* [Work task]: Which lines in the records below contain the word "none"? Copy each one.

* [Material for this exercise]:
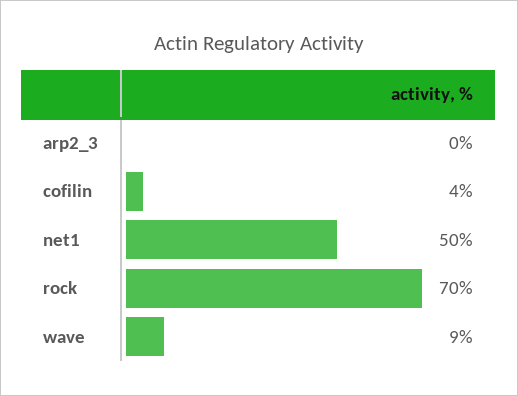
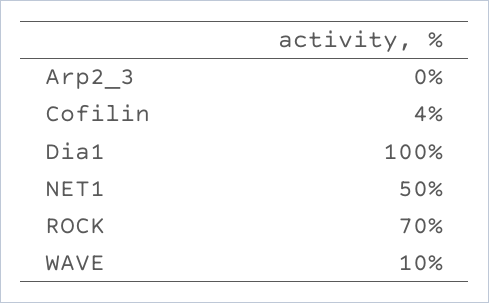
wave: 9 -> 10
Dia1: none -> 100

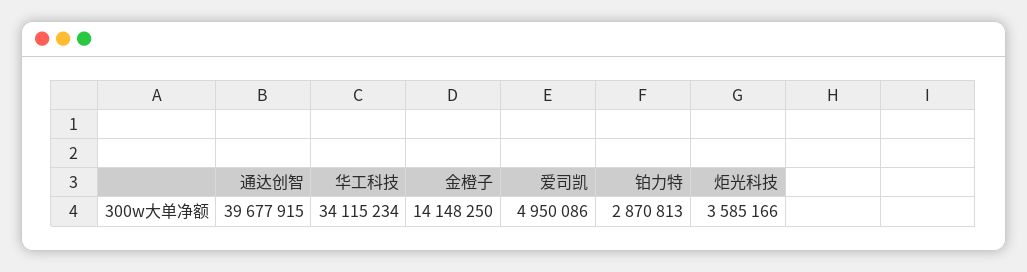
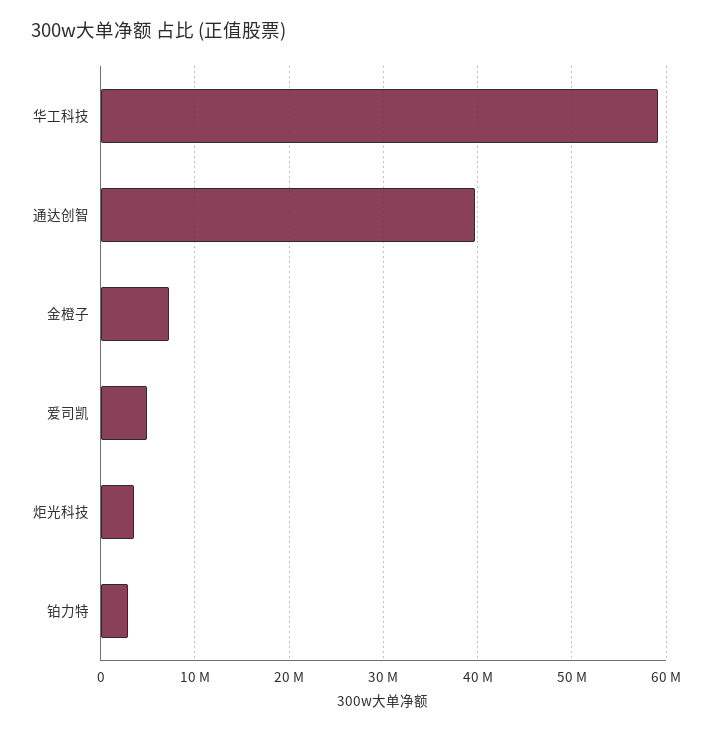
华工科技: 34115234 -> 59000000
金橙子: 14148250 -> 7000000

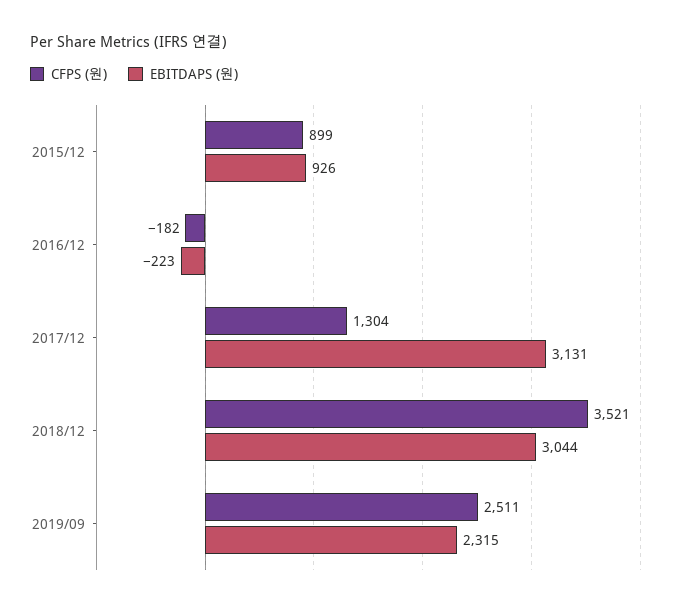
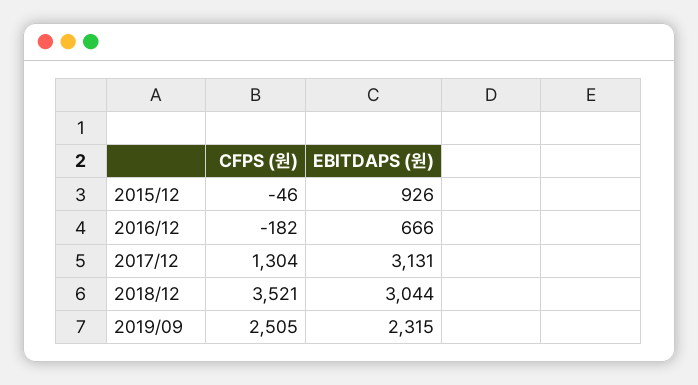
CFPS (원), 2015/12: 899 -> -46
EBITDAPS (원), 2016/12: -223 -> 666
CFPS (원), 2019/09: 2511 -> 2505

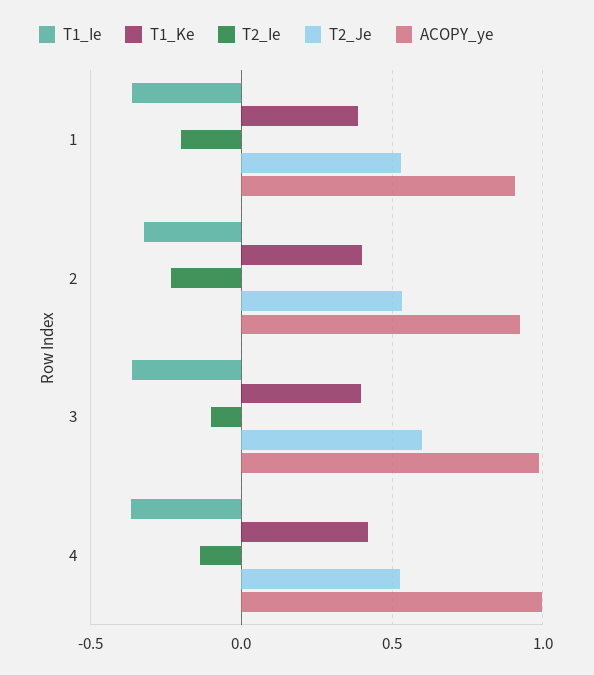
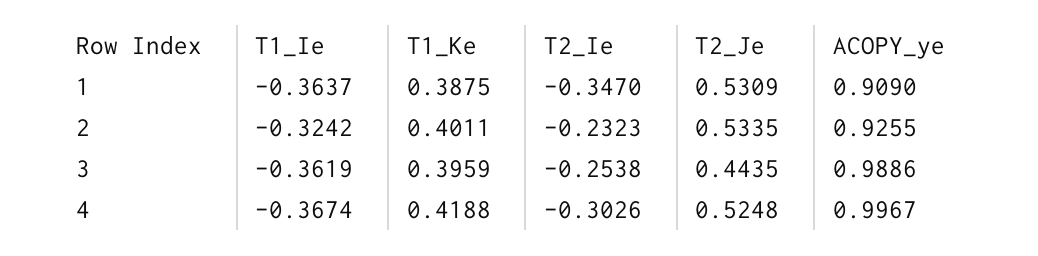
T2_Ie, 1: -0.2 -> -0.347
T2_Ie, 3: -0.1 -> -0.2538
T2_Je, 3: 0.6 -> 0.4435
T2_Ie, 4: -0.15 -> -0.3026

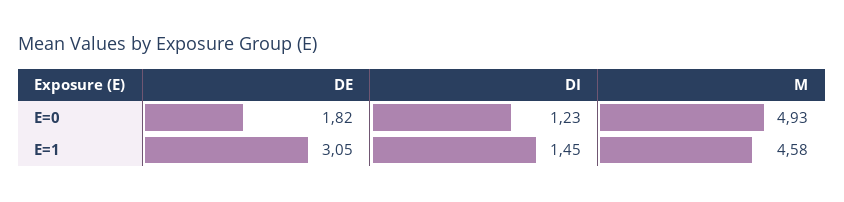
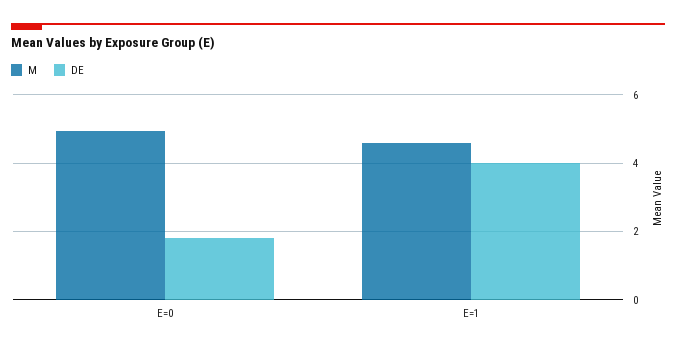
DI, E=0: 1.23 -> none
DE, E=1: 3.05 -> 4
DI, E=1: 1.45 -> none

* [Answer section]:
Dia1: none -> 100
DI, E=0: 1.23 -> none
DI, E=1: 1.45 -> none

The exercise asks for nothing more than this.